• What is being asked: All of the records below are to be printed exactly; the pictures are to be left out.

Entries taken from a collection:
--------------------

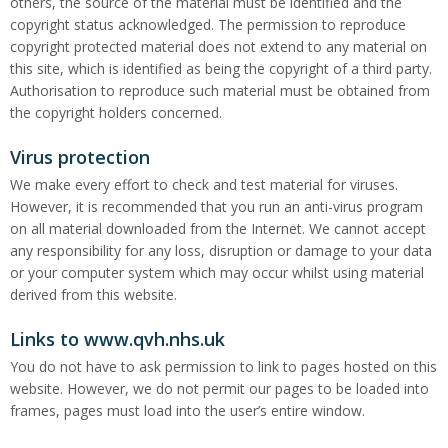
others, the source of the material must be identified and the
copyright status acknowledged. The permission to reproduce
copyright protected material does not extend to any material on
this site, which is identified as being the copyright of a third party.
Authorisation to reproduce such material must be obtained from
the copyright holders concerned.
Virus protection
We make every effort to check and test material for viruses.
However, it is recommended that you run an anti-virus program
on all material downloaded from the Internet. We cannot accept
any responsibility for any loss, disruption or damage to your data
or your computer system which may occur whilst using material
derived from this website.
Links to www.qvh.nhs.uk
You do not have to ask permission to link to pages hosted on this
website. However, we do not permit our pages to be loaded into
frames, pages must load into the user’s entire window.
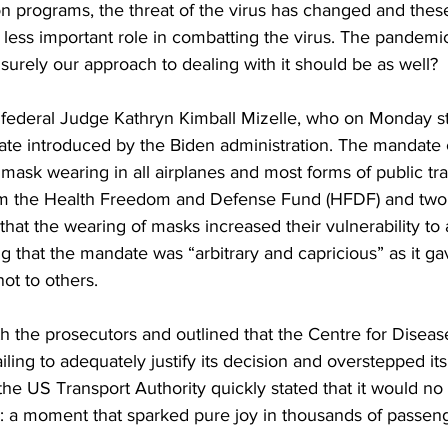
on programs, the threat of the virus has changed and these
ess important role in combatting the virus. The pandemic i
 surely our approach to dealing with it should be as well? 
of federal Judge Kathryn Kimball Mizelle, who on Monday s
te introduced by the Biden administration. The mandate c
mask wearing in all airplanes and most forms of public tra
om the Health Freedom and Defense Fund (HFDF) and two 
that the wearing of masks increased their vulnerability to 
ing that the mandate was “arbitrary and capricious” as it 
ot to others. 
h the prosecutors and outlined that the Centre for Diseas
ailing to adequately justify its decision and overstepped it
 the US Transport Authority quickly stated that it would no
: a moment that sparked pure joy in thousands of passenge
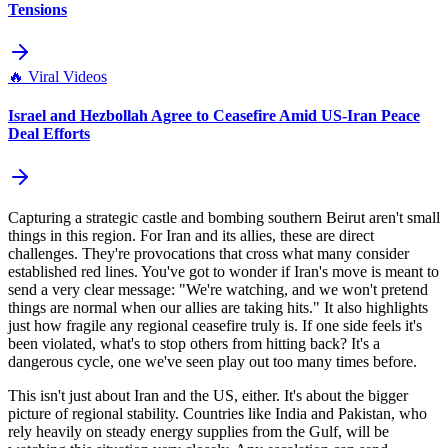
Tensions
🔥
Viral Videos
Israel and Hezbollah Agree to Ceasefire Amid US-Iran Peace
Deal Efforts
Capturing a strategic castle and bombing southern Beirut aren't small
things in this region. For Iran and its allies, these are direct
challenges. They're provocations that cross what many consider
established red lines. You've got to wonder if Iran's move is meant to
send a very clear message: "We're watching, and we won't pretend
things are normal when our allies are taking hits." It also highlights
just how fragile any regional ceasefire truly is. If one side feels it's
been violated, what's to stop others from hitting back? It's a
dangerous cycle, one we've seen play out too many times before.
This isn't just about Iran and the US, either. It's about the bigger
picture of regional stability. Countries like India and Pakistan, who
rely heavily on steady energy supplies from the Gulf, will be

--------------------

• Response:
others, the source of the material must be identified and the
copyright status acknowledged. The permission to reproduce
copyright protected material does not extend to any material on
this site, which is identified as being the copyright of a third party.
Authorisation to reproduce such material must be obtained from
the copyright holders concerned.
Virus protection
We make every effort to check and test material for viruses.
However, it is recommended that you run an anti-virus program
on all material downloaded from the Internet. We cannot accept
any responsibility for any loss, disruption or damage to your data
or your computer system which may occur whilst using material
derived from this website.
Links to www.qvh.nhs.uk
You do not have to ask permission to link to pages hosted on this
website. However, we do not permit our pages to be loaded into
frames, pages must load into the user’s entire window.
on programs, the threat of the virus has changed and these
ess important role in combatting the virus. The pandemic i
 surely our approach to dealing with it should be as well? 
of federal Judge Kathryn Kimball Mizelle, who on Monday s
te introduced by the Biden administration. The mandate c
mask wearing in all airplanes and most forms of public tra
om the Health Freedom and Defense Fund (HFDF) and two 
that the wearing of masks increased their vulnerability to 
ing that the mandate was “arbitrary and capricious” as it 
ot to others. 
h the prosecutors and outlined that the Centre for Diseas
ailing to adequately justify its decision and overstepped it
 the US Transport Authority quickly stated that it would no
: a moment that sparked pure joy in thousands of passenge
Tensions
🔥
Viral Videos
Israel and Hezbollah Agree to Ceasefire Amid US-Iran Peace
Deal Efforts
Capturing a strategic castle and bombing southern Beirut aren't small
things in this region. For Iran and its allies, these are direct
challenges. They're provocations that cross what many consider
established red lines. You've got to wonder if Iran's move is meant to
send a very clear message: "We're watching, and we won't pretend
things are normal when our allies are taking hits." It also highlights
just how fragile any regional ceasefire truly is. If one side feels it's
been violated, what's to stop others from hitting back? It's a
dangerous cycle, one we've seen play out too many times before.
This isn't just about Iran and the US, either. It's about the bigger
picture of regional stability. Countries like India and Pakistan, who
rely heavily on steady energy supplies from the Gulf, will be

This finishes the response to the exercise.